Social constructionist views of knowledge assert that people's knowledge about the world is mediated or constructed by their pre-existing beliefs and ways of interacting with the world. For example, what counts as normal behavior in one society may be considered evidence of a mental disorder in another society. More radical social constructionists assert that although there may be an objective reality that exists independently of human activity, people can in principle never know anything about the world as it really is. This is because people always approach inquiry from a particular frame of reference that they cannot abandon. Knowledge is therefore always knowledge from a specific historical and cultural viewpoint. Social constructionists especially emphasize the role of language in understanding and creating reality.
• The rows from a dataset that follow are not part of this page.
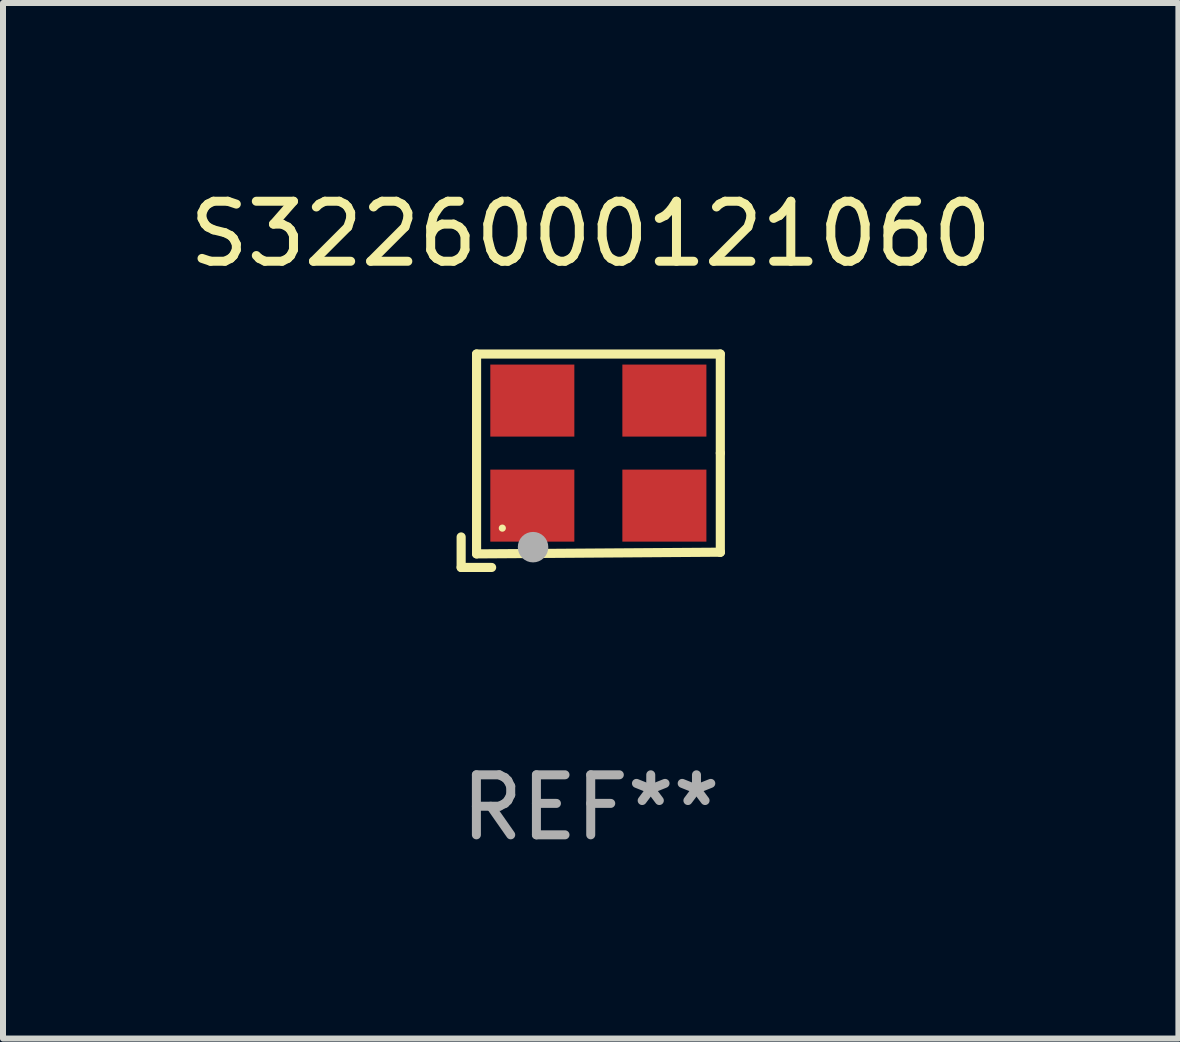
<source format=kicad_pcb>
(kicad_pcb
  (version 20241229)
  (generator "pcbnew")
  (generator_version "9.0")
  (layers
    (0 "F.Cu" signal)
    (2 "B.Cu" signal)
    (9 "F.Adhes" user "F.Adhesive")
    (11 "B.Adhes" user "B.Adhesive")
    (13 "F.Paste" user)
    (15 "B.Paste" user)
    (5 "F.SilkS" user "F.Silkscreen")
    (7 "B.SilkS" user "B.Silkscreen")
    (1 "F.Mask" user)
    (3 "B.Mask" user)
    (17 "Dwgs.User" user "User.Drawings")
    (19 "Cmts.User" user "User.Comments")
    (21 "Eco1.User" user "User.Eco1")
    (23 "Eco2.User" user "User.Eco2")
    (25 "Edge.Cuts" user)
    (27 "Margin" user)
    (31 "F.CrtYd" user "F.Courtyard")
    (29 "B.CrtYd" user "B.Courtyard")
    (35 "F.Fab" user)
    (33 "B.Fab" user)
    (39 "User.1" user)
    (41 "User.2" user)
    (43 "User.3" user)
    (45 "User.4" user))
  (footprint "S3226000121060"
    (layer "F.Cu")
    (at 6.792 4.626)
    (property "Reference" "S3226000121060" (at 0 -3.778 0) (layer "F.SilkS") (effects (font (size 1 1) (thickness 0.15))))
    (attr through_hole)
    (fp_line (start -2.159 1.27) (end -2.159 1.778) (stroke (width 0.152) (type solid)) (layer "F.SilkS"))
    (fp_line (start -2.159 1.778) (end -1.651 1.778) (stroke (width 0.152) (type solid)) (layer "F.SilkS"))
    (fp_line (start -1.902 -1.778) (end 2.159 -1.778) (stroke (width 0.152) (type solid)) (layer "F.SilkS"))
    (fp_line (start -1.902 1.552) (end -1.902 -1.778) (stroke (width 0.152) (type solid)) (layer "F.SilkS"))
    (fp_line (start 2.159 -1.778) (end 2.159 -0.127) (stroke (width 0.152) (type solid)) (layer "F.SilkS"))
    (fp_line (start 2.159 -0.127) (end 2.159 1.524) (stroke (width 0.152) (type solid)) (layer "F.SilkS"))
    (fp_line (start 2.159 1.524) (end -1.902 1.552) (stroke (width 0.152) (type solid)) (layer "F.SilkS"))
    (fp_line (start 2.159 1.524) (end 2.159 1.524) (stroke (width 0.152) (type solid)) (layer "F.SilkS"))
    (fp_circle (center -1.473 1.123) (end -1.443 1.123) (stroke (width 0.06) (type solid)) (fill no) (layer "F.SilkS"))
    (fp_circle (center -0.961 1.44) (end -0.834 1.44) (stroke (width 0.254) (type solid)) (fill no) (layer "F.Fab"))
    (fp_text user "REF**" (at 0 5.778 0) (layer "F.Fab") (effects (font (size 1 1) (thickness 0.15))))
    (pad "1" smd rect (at -0.973 0.748) (size 1.4 1.2) (layers "F.Cu" "F.Mask" "F.Paste"))
    (pad "2" smd rect (at 1.227 0.748) (size 1.4 1.2) (layers "F.Cu" "F.Mask" "F.Paste"))
    (pad "3" smd rect (at 1.227 -1.002) (size 1.4 1.2) (layers "F.Cu" "F.Mask" "F.Paste"))
    (pad "4" smd rect (at -0.973 -1.002) (size 1.4 1.2) (layers "F.Cu" "F.Mask" "F.Paste")))
  (gr_rect
    (start -3 -3)
    (end 16.583 14.253)
    (stroke (width 0.1) (type default))
    (fill no)
    (layer "Edge.Cuts")))
</source>
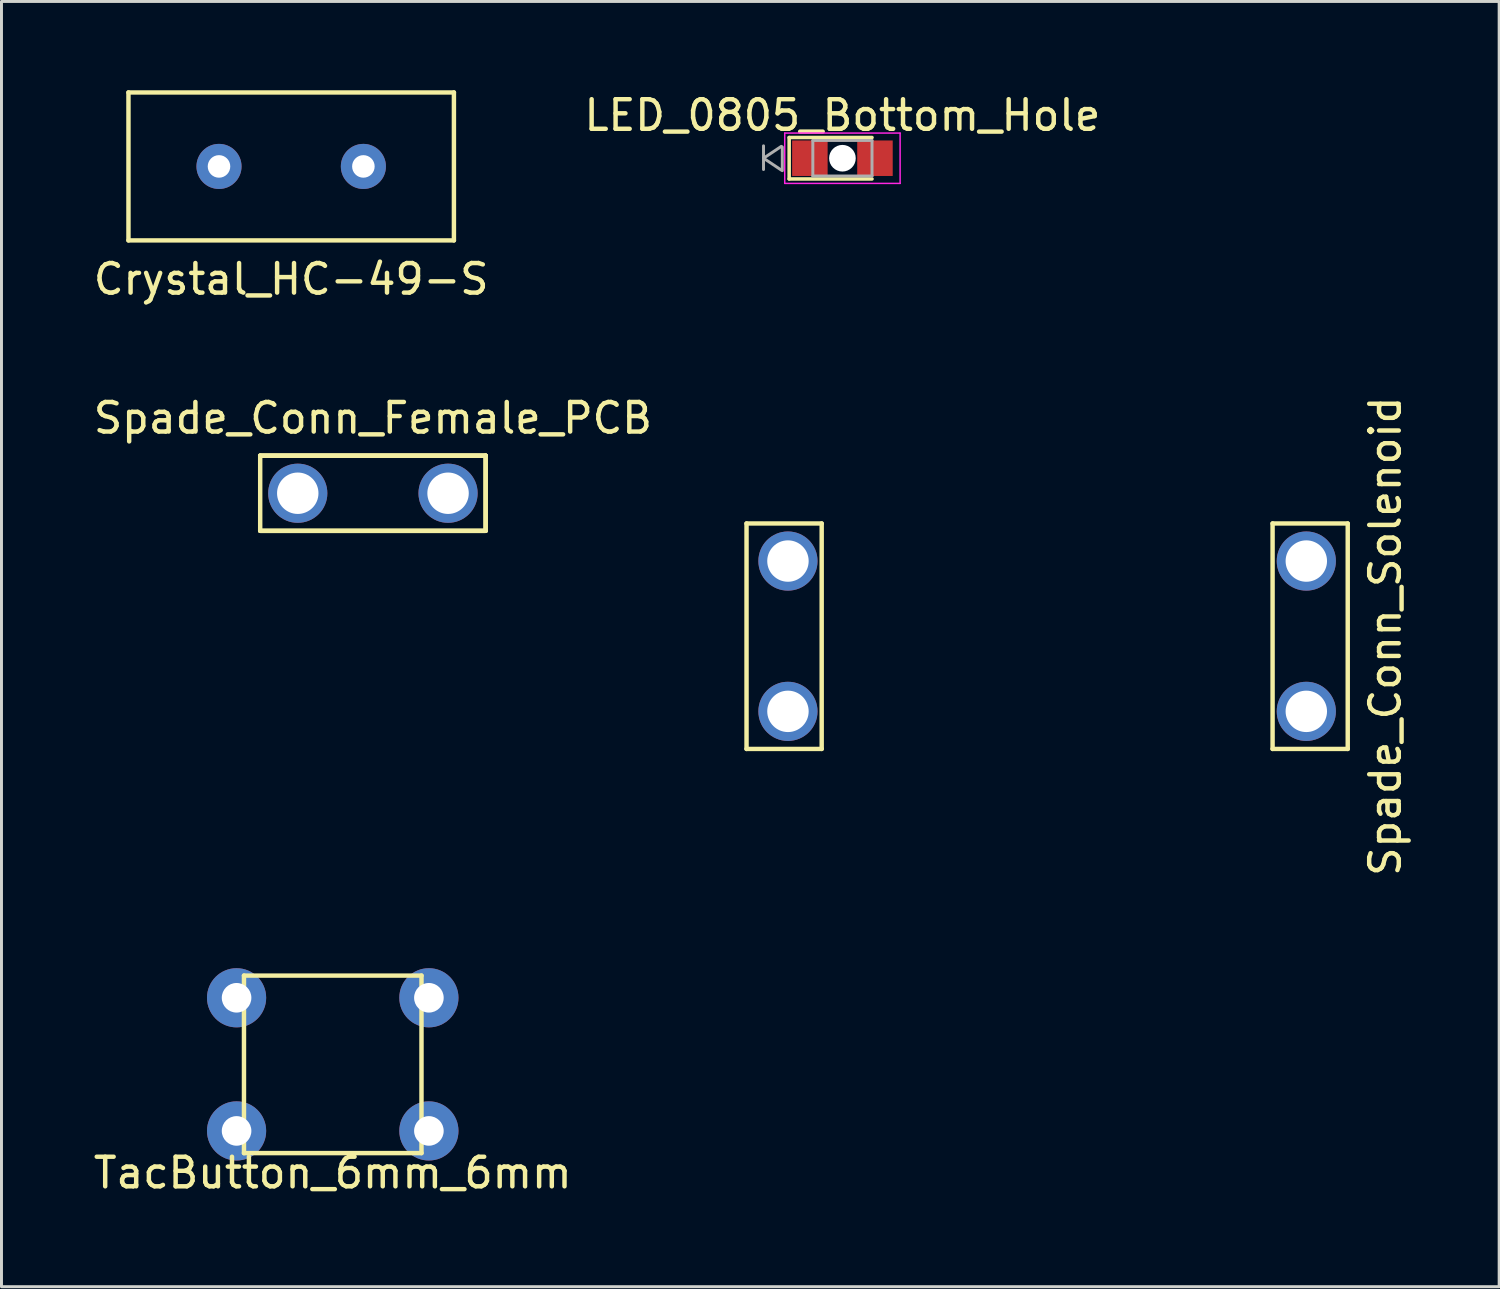
<source format=kicad_pcb>
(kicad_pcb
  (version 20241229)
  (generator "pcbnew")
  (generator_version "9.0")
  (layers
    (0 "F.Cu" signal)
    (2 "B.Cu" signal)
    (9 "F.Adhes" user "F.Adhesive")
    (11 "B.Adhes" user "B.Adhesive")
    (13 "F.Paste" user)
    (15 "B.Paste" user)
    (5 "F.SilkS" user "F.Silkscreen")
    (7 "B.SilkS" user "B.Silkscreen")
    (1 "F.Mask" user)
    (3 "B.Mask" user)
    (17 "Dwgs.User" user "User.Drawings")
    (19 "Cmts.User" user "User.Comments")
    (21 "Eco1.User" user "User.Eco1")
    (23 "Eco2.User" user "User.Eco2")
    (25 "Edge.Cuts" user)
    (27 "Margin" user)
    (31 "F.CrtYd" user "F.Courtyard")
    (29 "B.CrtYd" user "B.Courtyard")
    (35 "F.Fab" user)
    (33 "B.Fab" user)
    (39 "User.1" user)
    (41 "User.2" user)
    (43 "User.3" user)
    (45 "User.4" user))
  (footprint "TacButton_6mm_6mm"
    (layer "F.Cu")
    (at 8.196 32.924)
    (property "Reference" "TacButton_6mm_6mm" (at 0 3.667 0) (layer "F.SilkS") (effects (font (size 1 1) (thickness 0.15))))
    (attr through_hole)
    (fp_line (start -3 -3) (end 3 -3) (stroke (width 0.15) (type solid)) (layer "F.SilkS"))
    (fp_line (start -3 3) (end -3 -3) (stroke (width 0.15) (type solid)) (layer "F.SilkS"))
    (fp_line (start 3 -3) (end 3 3) (stroke (width 0.15) (type solid)) (layer "F.SilkS"))
    (fp_line (start 3 3) (end -3 3) (stroke (width 0.15) (type solid)) (layer "F.SilkS"))
    (pad "1" thru_hole circle (at -3.25 -2.25) (size 2 2) (drill 1) (layers "*.Cu" "*.Mask"))
    (pad "2" thru_hole circle (at -3.25 2.25) (size 2 2) (drill 1) (layers "*.Cu" "*.Mask"))
    (pad "3" thru_hole circle (at 3.25 2.25) (size 2 2) (drill 1) (layers "*.Cu" "*.Mask"))
    (pad "4" thru_hole circle (at 3.25 -2.25) (size 2 2) (drill 1) (layers "*.Cu" "*.Mask")))
  (footprint "Spade_Conn_Female_PCB"
    (layer "F.Cu")
    (at 9.554 13.621)
    (property "Reference" "Spade_Conn_Female_PCB" (at 0 -2.54 0) (layer "F.SilkS") (effects (font (size 1 1) (thickness 0.15))))
    (attr through_hole)
    (fp_line (start -3.81 -1.27) (end 3.81 -1.27) (stroke (width 0.15) (type solid)) (layer "F.SilkS"))
    (fp_line (start -3.81 -1.27) (end 3.81 -1.27) (stroke (width 0.15) (type solid)) (layer "F.SilkS"))
    (fp_line (start -3.81 -1.27) (end 3.81 -1.27) (stroke (width 0.15) (type solid)) (layer "F.SilkS"))
    (fp_line (start -3.81 1.27) (end -3.81 -1.27) (stroke (width 0.15) (type solid)) (layer "F.SilkS"))
    (fp_line (start -3.81 1.27) (end 3.81 1.27) (stroke (width 0.15) (type solid)) (layer "F.SilkS"))
    (fp_line (start 3.81 -1.27) (end 3.81 1.27) (stroke (width 0.15) (type solid)) (layer "F.SilkS"))
    (fp_line (start 3.81 -1.27) (end 3.81 1.27) (stroke (width 0.15) (type solid)) (layer "F.SilkS"))
    (fp_line (start 3.81 1.27) (end -3.81 1.27) (stroke (width 0.15) (type solid)) (layer "F.SilkS"))
    (pad "1" thru_hole circle (at -2.54 0) (size 2 2) (drill 1.4) (layers "*.Cu" "*.Mask"))
    (pad "1" thru_hole circle (at 2.54 0) (size 2 2) (drill 1.4) (layers "*.Cu" "*.Mask")))
  (footprint "Spade_Conn_Solenoid"
    (layer "F.Cu")
    (at 32.342 18.453)
    (property "Reference" "Spade_Conn_Solenoid" (at 11.43 0 90) (layer "F.SilkS") (effects (font (size 1 1) (thickness 0.15))))
    (attr through_hole)
    (fp_line (start -10.16 -3.81) (end -7.62 -3.81) (stroke (width 0.15) (type solid)) (layer "F.SilkS"))
    (fp_line (start -10.16 3.81) (end -10.16 -3.81) (stroke (width 0.15) (type solid)) (layer "F.SilkS"))
    (fp_line (start -7.62 -3.81) (end -7.62 3.81) (stroke (width 0.15) (type solid)) (layer "F.SilkS"))
    (fp_line (start -7.62 3.81) (end -10.16 3.81) (stroke (width 0.15) (type solid)) (layer "F.SilkS"))
    (fp_line (start 7.62 -3.81) (end 10.16 -3.81) (stroke (width 0.15) (type solid)) (layer "F.SilkS"))
    (fp_line (start 7.62 3.81) (end 7.62 -3.81) (stroke (width 0.15) (type solid)) (layer "F.SilkS"))
    (fp_line (start 10.16 -3.81) (end 10.16 3.81) (stroke (width 0.15) (type solid)) (layer "F.SilkS"))
    (fp_line (start 10.16 3.81) (end 7.62 3.81) (stroke (width 0.15) (type solid)) (layer "F.SilkS"))
    (pad "1" thru_hole circle (at -8.76 -2.54 180) (size 2 2) (drill 1.4) (layers "*.Cu" "*.Mask"))
    (pad "1" thru_hole circle (at -8.76 2.54 180) (size 2 2) (drill 1.4) (layers "*.Cu" "*.Mask"))
    (pad "2" thru_hole circle (at 8.76 -2.54 180) (size 2 2) (drill 1.4) (layers "*.Cu" "*.Mask"))
    (pad "2" thru_hole circle (at 8.76 2.54 180) (size 2 2) (drill 1.4) (layers "*.Cu" "*.Mask")))
  (footprint "Crystal_HC-49-S"
    (layer "F.Cu")
    (at 6.792 2.575)
    (property "Reference" "Crystal_HC-49-S" (at 0 3.81 0) (layer "F.SilkS") (effects (font (size 1 1) (thickness 0.15))))
    (attr through_hole)
    (fp_line (start -5.5 -2.5) (end 5.5 -2.5) (stroke (width 0.15) (type solid)) (layer "F.SilkS"))
    (fp_line (start -5.5 2.5) (end -5.5 -2.5) (stroke (width 0.15) (type solid)) (layer "F.SilkS"))
    (fp_line (start 5.5 -2.5) (end 5.5 2.5) (stroke (width 0.15) (type solid)) (layer "F.SilkS"))
    (fp_line (start 5.5 2.5) (end -5.5 2.5) (stroke (width 0.15) (type solid)) (layer "F.SilkS"))
    (pad "1" thru_hole circle (at -2.44 0) (size 1.524 1.524) (drill 0.762) (layers "*.Cu" "*.Mask"))
    (pad "2" thru_hole circle (at 2.44 0) (size 1.524 1.524) (drill 0.762) (layers "*.Cu" "*.Mask")))
  (footprint "LED_0805_Bottom_Hole"
    (layer "F.Cu")
    (at 25.423 2.298)
    (property "Reference" "LED_0805_Bottom_Hole" (at 0 -1.45 0) (layer "F.SilkS") (effects (font (size 1 1) (thickness 0.15))))
    (attr smd)
    (fp_line (start -1.8 -0.7) (end -1.8 0.7) (stroke (width 0.12) (type solid)) (layer "F.SilkS"))
    (fp_line (start -1.8 -0.7) (end 1 -0.7) (stroke (width 0.12) (type solid)) (layer "F.SilkS"))
    (fp_line (start -1.8 0.7) (end 1 0.7) (stroke (width 0.12) (type solid)) (layer "F.SilkS"))
    (fp_line (start -1.95 -0.85) (end 1.95 -0.85) (stroke (width 0.05) (type solid)) (layer "F.CrtYd"))
    (fp_line (start -1.95 0.85) (end -1.95 -0.85) (stroke (width 0.05) (type solid)) (layer "F.CrtYd"))
    (fp_line (start 1.95 -0.85) (end 1.95 0.85) (stroke (width 0.05) (type solid)) (layer "F.CrtYd"))
    (fp_line (start 1.95 0.85) (end -1.95 0.85) (stroke (width 0.05) (type solid)) (layer "F.CrtYd"))
    (fp_line (start -2.667 -0.419) (end -2.667 0.381) (stroke (width 0.1) (type solid)) (layer "F.Fab"))
    (fp_line (start -2.667 0) (end -2.067 -0.4) (stroke (width 0.1) (type solid)) (layer "F.Fab"))
    (fp_line (start -2.067 0.4) (end -2.667 0) (stroke (width 0.1) (type solid)) (layer "F.Fab"))
    (fp_line (start -2.032 -0.381) (end -2.032 0.419) (stroke (width 0.1) (type solid)) (layer "F.Fab"))
    (fp_line (start -1 -0.6) (end 1 -0.6) (stroke (width 0.1) (type solid)) (layer "F.Fab"))
    (fp_line (start -1 0.6) (end -1 -0.6) (stroke (width 0.1) (type solid)) (layer "F.Fab"))
    (fp_line (start 1 -0.6) (end 1 0.6) (stroke (width 0.1) (type solid)) (layer "F.Fab"))
    (fp_line (start 1 0.6) (end -1 0.6) (stroke (width 0.1) (type solid)) (layer "F.Fab"))
    (pad "" np_thru_hole circle (at 0 0) (size 0.9 0.9) (drill 0.9) (layers "*.Cu" "*.Mask"))
    (pad "1" smd rect (at -1.1 0 180) (size 1.2 1.2) (layers "F.Cu" "F.Mask" "F.Paste"))
    (pad "2" smd rect (at 1.1 0 180) (size 1.2 1.2) (layers "F.Cu" "F.Mask" "F.Paste")))
  (gr_rect
    (start -3 -3)
    (end 47.62 40.439)
    (stroke (width 0.1) (type default))
    (fill no)
    (layer "Edge.Cuts")))
</source>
Another version of the social constructionist approach is concerned with social kinds such as objects and categories. Socially constructed objects and categories contrast with natural kinds such as trees and water, which would exist independently of human activity. For example, a social constructionist about race would argue that racial categories are determined not by biological facts but by social decisions about who counts as a member of one race or another.
In contrast, the Thomas Theorem, first presented by sociologist W.I. Thomas, says that to a certain extent, what people perceive is real. In other words, if society perceives that someone is of a certain race based on appearance or skin color, then that person is. While the theorem seems to contradict the idea of social constructionism, to a certain extent, it confirms it. It does not put forth the idea that race is not a construct of society. Rather, it acknowledges that if society perceives that the construct has validity, it embraces it. Thomas furthermore asserts that a large part of who or what man is is due to conditioning and circumstance. In its most basic form, social constructionism is a branch of the classic nature versus nurture argument. It is a debate of how much of a person's character is shaped by the innate versus the taught.